Um diese Gefahren zu vermeiden, ist ein Potentialausgleich vorgeschrieben, der alle vorhandenen metallenen Systeme des Gebäudes, Schutz-, Funktions- und Potentialausgleichsleiter der elektrischen Anlage über eine Haupterdungsschiene miteinander verbindet. Dadurch werden mögliche Potentialdifferenzen ausgeglichen und Störströme über die Erdungsanlage abgeleitet. „Mit einer physikalisch korrekten Erdung der elektrotechnischen Infrastruktur des Gebäudes werden Störungen der Geräte und Anlagen vermieden und es wird ein sicherer, bestimmungsgemäßer Betrieb ermöglicht. Das ist wegen der wachsenden Ausstattung mit Gebäudesystemtechnik, mit Smart-Home-Systemen, PV-Anlagen, E-Speichern und Lade- einrichtungen für E-Fahrzeuge besonders wichtig“, sagt Dr.

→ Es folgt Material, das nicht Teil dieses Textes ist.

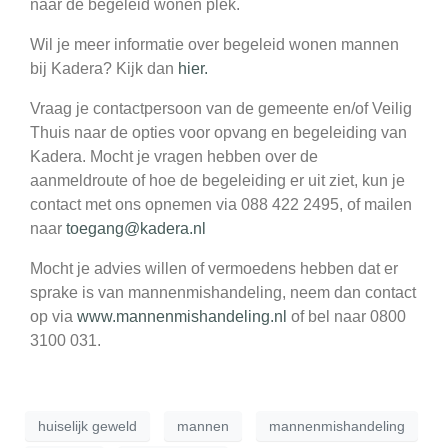
naar de begeleid wonen plek.
Wil je meer informatie over begeleid wonen mannen
bij Kadera? Kijk dan
hier.
Vraag je contactpersoon van de gemeente en/of Veilig
Thuis naar de opties voor opvang en begeleiding van
Kadera. Mocht je vragen hebben over de
aanmeldroute of hoe de begeleiding er uit ziet, kun je
contact met ons opnemen via 088 422 2495, of mailen
naar
toegang@kadera.nl
Mocht je advies willen of vermoedens hebben dat er
sprake is van mannenmishandeling, neem dan contact
op via
www.mannenmishandeling.nl
of bel naar 0800
3100 031.
huiselijk geweld
mannen
mannenmishandeling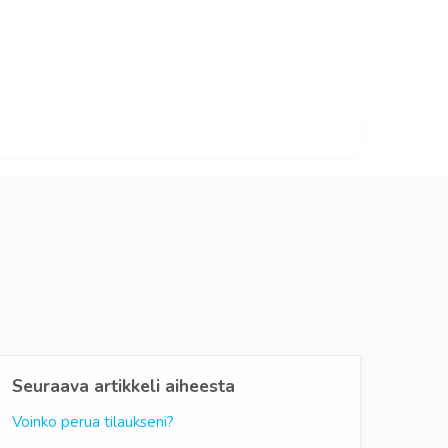
Seuraava artikkeli aiheesta
Voinko perua tilaukseni?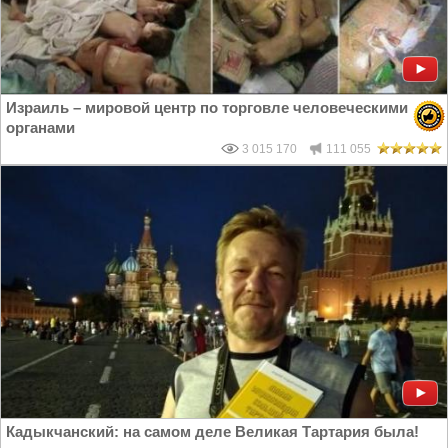
Израиль – мировой центр по торговле человеческими
органами
3 015 170
111 055
Кадыкчанский: на самом деле Великая Тартария была!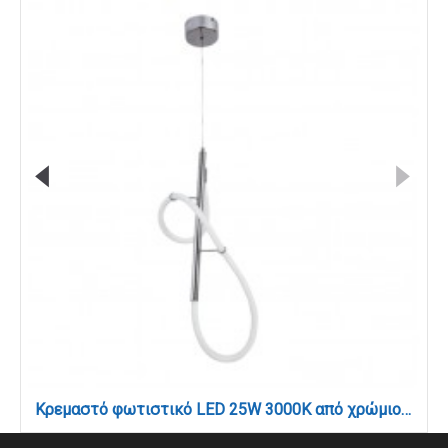
Κρεμαστό φωτιστικό LED 25W 3000K από χρώμιο μέταλλο και σωλήνα σιλικόνης D:65cm (6015-CH)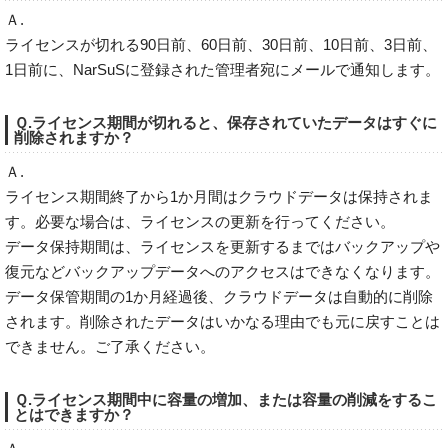
Ａ.
ライセンスが切れる90日前、60日前、30日前、10日前、3日前、
1日前に、NarSuSに登録された管理者宛にメールで通知します。
Ｑ.ライセンス期間が切れると、保存されていたデータはすぐに
削除されますか？
Ａ.
ライセンス期間終了から1か月間はクラウドデータは保持されま
す。必要な場合は、ライセンスの更新を行ってください。
データ保持期間は、ライセンスを更新するまではバックアップや
復元などバックアップデータへのアクセスはできなくなります。
データ保管期間の1か月経過後、クラウドデータは自動的に削除
されます。削除されたデータはいかなる理由でも元に戻すことは
できません。ご了承ください。
Ｑ.ライセンス期間中に容量の増加、または容量の削減をするこ
とはできますか？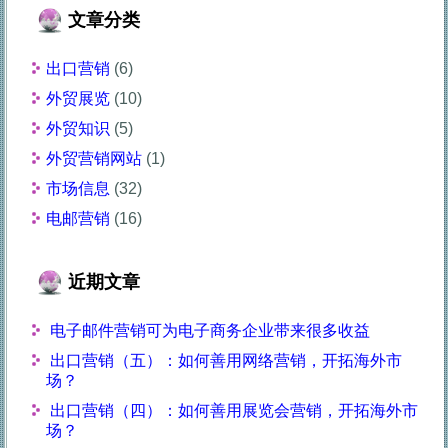
文章分类
出口营销
(6)
外贸展览
(10)
外贸知识
(5)
外贸营销网站
(1)
市场信息
(32)
电邮营销
(16)
近期文章
电子邮件营销可为电子商务企业带来很多收益
出口营销（五）：如何善用网络营销，开拓海外市
场？
出口营销（四）：如何善用展览会营销，开拓海外市
场？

Jan Witt, HEA- Geschäftsführer.

Welche Erder werden hauptsächlich eingesetzt? Üblich sind Fundamenterder sowie Ring- und Tiefenerder. Fundamenterder werden schon in der Bauphase in das Betonfundament eingebracht und stehen deshalb mit der Erde großflächig in Berührung. Sie bestehen aus Rund- oder Bandstahl.

Wenn das Gebäudefundament in bestimmten Fällen nicht für den Fundamenterder geeignet ist, kann auch ein Ringerder außerhalb des Gebäudefundamentes errichtet werden. Für Neubauten ist ein Fundamenterder/ Ringerder hervorragend geeignet, da für ihn praktisch keine zusätzlichen Erdarbeiten notwendig sind. Tiefenerder sind Erder aus Rundstahl, die senkrecht mit einer Länge von circa 5 Metern in das Erdreich eingebracht werden.

Fazit: Die Erdung ist ein wichtiger Bestandteil der elektrischen Anlage und erfüllt wesentliche Sicherheitsfunktionen. Die Errichtung und Prüfung erfolgt durch eine Elektro- oder durch eine Blitzschutzfachkraft. Der Anschluss des Erders an die elektrische Anlage darf nur durch einen Elektrofachbetrieb durchgeführt werden, der für die Errichtung elektrischer Anlagen bei einem Netzbetreiber eingetragen ist. Die Zukunftsfähigkeit eines Gebäudes und dessen Nutzwert werden zunehmend von der elektrischen Infrastruktur bestimmt. Wirksame Erdungsanlagen sind die Grundvoraus- setzung für eine komplexere, digitale und vernetzte Elektroinstallation und damit für zukunftssicheres Bauen und Wohnen. Erdungsanlagen müssen bezüglich Schutzwirkung und Funktion für die gesamte Lebensdauer eines Gebäudes wirksam sein. Maßnahmen, die nicht bereits bei der Errichtung des Gebäudes getroffen werden, können nachträglich nur mit erheblichem baulichem und finanziellem Mehraufwand für den Kunden umgesetzt werden.